**Data extracted from a collection**:
__________________________________________________

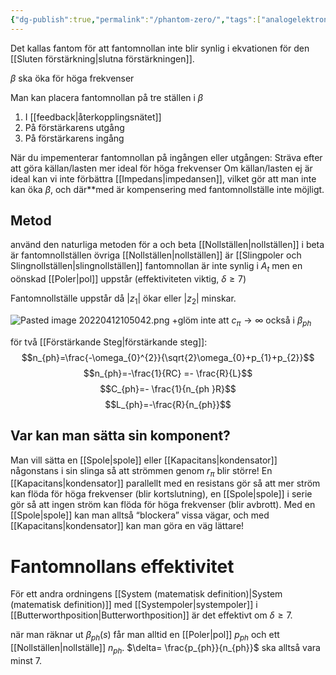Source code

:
 ```yaml
---
{"dg-publish":true,"permalink":"/phantom-zero/","tags":["analogelektronik"]}
---
```



Det kallas fantom för att fantomnollan inte blir synlig i ekvationen för den [[Sluten förstärkning\|slutna förstärkningen]]. 

$\beta$  ska öka för höga frekvenser

Man kan placera fantomnollan på tre ställen i $\beta$
1. I [[feedback\|återkopplingsnätet]]
2. På förstärkarens utgång
3. På förstärkarens ingång

När du impementerar fantomnollan på ingången eller utgången:
	Sträva efter att göra källan/lasten mer ideal för höga frekvenser
Om källan/lasten ej är ideal kan vi inte förbättra [[Impedans\|impedansen]], vilket gör att man inte kan öka $\beta$, och där**med är kompensering med fantomnollställe inte möjligt.

## Metod
använd den naturliga metoden för a och beta
[[Nollställen\|nollställen]] i beta är fantomnollställen 
övriga [[Nollställen\|nollställen]] är [[Slingpoler och Slingnollställen\|slingnollställen]] 
fantomnollan är inte synlig i $A_{t}$ men en oönskad [[Poler\|pol]] uppstår (effektiviteten viktig, $\delta\geq7$)

Fantomnollställe uppstår då $|z_{1}|$ ökar eller $|z_{2}|$ minskar.

![Pasted image 20220412105042.png](/img/user/images/Pasted%20image%2020220412105042.png)
+glöm inte att $c_{\pi}\rightarrow \infty$ också i $\beta_{ph}$

för två [[Förstärkande Steg\|förstärkande steg]]:
$$n_{ph}=\frac{-\omega_{0}^{2}}{\sqrt{2}\omega_{0}+p_{1}+p_{2}}$$
$$n_{ph}=-\frac{1}{RC} =- \frac{R}{L}$$
$$C_{ph}=-
\frac{1}{n_{ph }R}$$
$$L_{ph}=-\frac{R}{n_{ph}}$$

## Var kan man sätta sin komponent?
Man vill sätta en [[Spole\|spole]] eller [[Kapacitans\|kondensator]] någonstans i sin slinga så att strömmen genom $r_{\pi}$ blir större! En [[Kapacitans\|kondensator]] parallellt med en resistans gör så att mer ström kan flöda för höga frekvenser (blir kortslutning), en [[Spole\|spole]] i serie gör så att ingen ström kan flöda för höga frekvenser (blir avbrott). Med en [[Spole\|spole]] kan man alltså “blockera” vissa vägar, och med [[Kapacitans\|kondensator]] kan man göra en väg lättare!


# Fantomnollans effektivitet
För ett andra ordningens [[System (matematisk definition)\|System (matematisk definition)]] med [[Systempoler\|systempoler]] i [[Butterworthposition\|Butterworthposition]] är det effektivt om $\delta\geq7$. 

när man räknar ut $\beta_{ph }(s)$ får man alltid en [[Poler\|pol]] $p_{ph }$ och ett [[Nollställen\|nollställe]] $n_{ph }$. $\delta= \frac{p_{ph}}{n_{ph}}$ ska alltså vara minst 7.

__________________________________________________

**YOUR TASK**: With the line that has "använd den naturliga metoden för a och beta" as the first and the line that has "## Var kan man sätta sin komponent?" as the last, repeat exactly that run of lines above and no more.

**WRITTEN ANSWER**:
använd den naturliga metoden för a och beta
[[Nollställen\|nollställen]] i beta är fantomnollställen 
övriga [[Nollställen\|nollställen]] är [[Slingpoler och Slingnollställen\|slingnollställen]] 
fantomnollan är inte synlig i $A_{t}$ men en oönskad [[Poler\|pol]] uppstår (effektiviteten viktig, $\delta\geq7$)

Fantomnollställe uppstår då $|z_{1}|$ ökar eller $|z_{2}|$ minskar.

![Pasted image 20220412105042.png](/img/user/images/Pasted%20image%2020220412105042.png)
+glöm inte att $c_{\pi}\rightarrow \infty$ också i $\beta_{ph}$

för två [[Förstärkande Steg\|förstärkande steg]]:
$$n_{ph}=\frac{-\omega_{0}^{2}}{\sqrt{2}\omega_{0}+p_{1}+p_{2}}$$
$$n_{ph}=-\frac{1}{RC} =- \frac{R}{L}$$
$$C_{ph}=-
\frac{1}{n_{ph }R}$$
$$L_{ph}=-\frac{R}{n_{ph}}$$

## Var kan man sätta sin komponent?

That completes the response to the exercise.